There are various reasons why it isn’t a
very good idea for me to go into the particulars of said debate here, so
suffice it to say that, after a few minutes of back-and-forth-ing, when it was
time for the session to draw to a close, the rector left me with two suggestions
– or pieces of homework, shall we say – that he seemed to think stood the best
chance of bringing me round to his way of thinking. The first was to reread
Revelation 20, think hard about the timings specified in it, and see whether
they really fitted with the chronological schema of the end times that I was
proposing. Well, I did that, and being perfectly honest, I haven’t any idea
what spanner in the works he was hoping I’d find, because Revelation 20 strikes
me as just about the most chronologically straightforward chapter in the
whole book. So that was kind of a dead end. The second suggestion, meanwhile, was
based on the premise that Revelation was written quite late – close to the end
of the first century CE.3 By the time John received all those
visions on the island of Patmos, therefore, the Church had existed for decades,
and had presumably been talking about eschatology during that time, and
developing views on it based on the information they already had. Could my
eschatology stand, the rector challenged me, if not for the book of Revelation?
Would it have been recognisable to believers living in those first few decades
after Jesus’ life, death, resurrection, and ascension? Does it make sense based
only on what they had: the Old Testament, the teachings of Jesus, and the
apostles’ epistles?
I thought that was a really good point,
actually: if my eschatological views aren’t logical or forthcoming based on the
sum total of scripture apart from Revelation, then, since scripture is
consistent with itself, fair enough, that’s pretty good grounds that they need
some reconsidering. Still, my inclination is actually to try to go one better
than the rector suggested. There was, after all, a time in the Church’s history
– however short it may have been – before any of the gospel accounts were
written down, and even before the epistles were circulating; certainly before
there was a consensus as to which of them were canonically inspired (we know
Paul wrote more letters to churches than are included in scripture; check out 1
Corinthians 5:9, for instance, and Colossians 4:16). Would my eschatology have
been recognisable to believers at that stage? Is it logical and
forthcoming based on the information they were working from – based on the information
Jesus was working from when he taught his disciples? Can my eschatology
stand, in other words, based purely on the Old Testament?
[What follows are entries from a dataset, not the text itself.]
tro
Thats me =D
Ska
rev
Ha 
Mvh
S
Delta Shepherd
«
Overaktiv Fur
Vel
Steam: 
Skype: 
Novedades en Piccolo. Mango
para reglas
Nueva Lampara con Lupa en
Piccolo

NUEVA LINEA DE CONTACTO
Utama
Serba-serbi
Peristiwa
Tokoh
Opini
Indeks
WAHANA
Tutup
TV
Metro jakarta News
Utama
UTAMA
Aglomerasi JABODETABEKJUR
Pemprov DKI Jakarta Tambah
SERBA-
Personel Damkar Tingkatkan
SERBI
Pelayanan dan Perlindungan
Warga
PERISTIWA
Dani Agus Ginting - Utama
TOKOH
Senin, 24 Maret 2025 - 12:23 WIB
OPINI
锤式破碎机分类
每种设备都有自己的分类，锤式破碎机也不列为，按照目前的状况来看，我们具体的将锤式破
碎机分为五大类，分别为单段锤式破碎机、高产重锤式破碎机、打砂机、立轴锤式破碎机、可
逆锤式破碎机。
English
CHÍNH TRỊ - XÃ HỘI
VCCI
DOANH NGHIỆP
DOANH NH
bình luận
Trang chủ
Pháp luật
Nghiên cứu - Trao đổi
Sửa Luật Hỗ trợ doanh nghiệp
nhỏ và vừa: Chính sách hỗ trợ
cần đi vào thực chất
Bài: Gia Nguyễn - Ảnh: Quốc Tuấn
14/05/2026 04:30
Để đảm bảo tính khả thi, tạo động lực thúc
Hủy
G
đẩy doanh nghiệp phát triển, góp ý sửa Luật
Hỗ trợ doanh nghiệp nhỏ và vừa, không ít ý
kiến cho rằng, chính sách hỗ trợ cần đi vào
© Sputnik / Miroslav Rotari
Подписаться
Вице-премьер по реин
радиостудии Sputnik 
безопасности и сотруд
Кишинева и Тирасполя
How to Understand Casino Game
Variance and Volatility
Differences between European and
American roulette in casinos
Hence what I call The Old Testament Eschatology
Project. The thing does what it says on the tin: it’s basically just a case of
me trying to work out what we learn about the end of the age from the Hebrew
Bible, which is really no more than, you know, reading scripture and trying to
work out what it says, which we all do anyway. Still, this requirement to form
conclusions without relying on the New Testament gives it a bit of a
unique character, I think. You might be thinking that it sounds pretty dodge to
deliberately disregard the New Testament when attempting to develop a strand of
systematic theology, and as a general rule, that’s fair enough, but that’s why I’m
distinguishing this endeavour as a particular project, rather than my normal
personal Bible study. If scripture is consistent with itself, then a correct
view of eschatology shouldn’t seem foreign or random or unjustifiable when it’s
held against what the Old Testament says. Right?
So this is the first of a little series on
that. Obviously I’m not going to be able to deal with every relevant passage,
and as I say, the thing isn’t going to be finished and polished and tied up
with a bow, but I hope, as I hope with regard to everything that I attempt to
articulate on my humble little blog, that you my dear and precious readers
might find it in some measure helpful and edifying. And God be praised if so.
Footnotes
1
Here’s chapter 4 to kick you off: https://www.biblegateway.com/passage/?search=rev+4&version=ESVUK.
Keep it open; it’ll keep coming up.
2
A super fun chapter: https://www.biblegateway.com/passage/?search=zech+4&version=ESVUK.
Also quite hilarious: “Do you not know what these are?”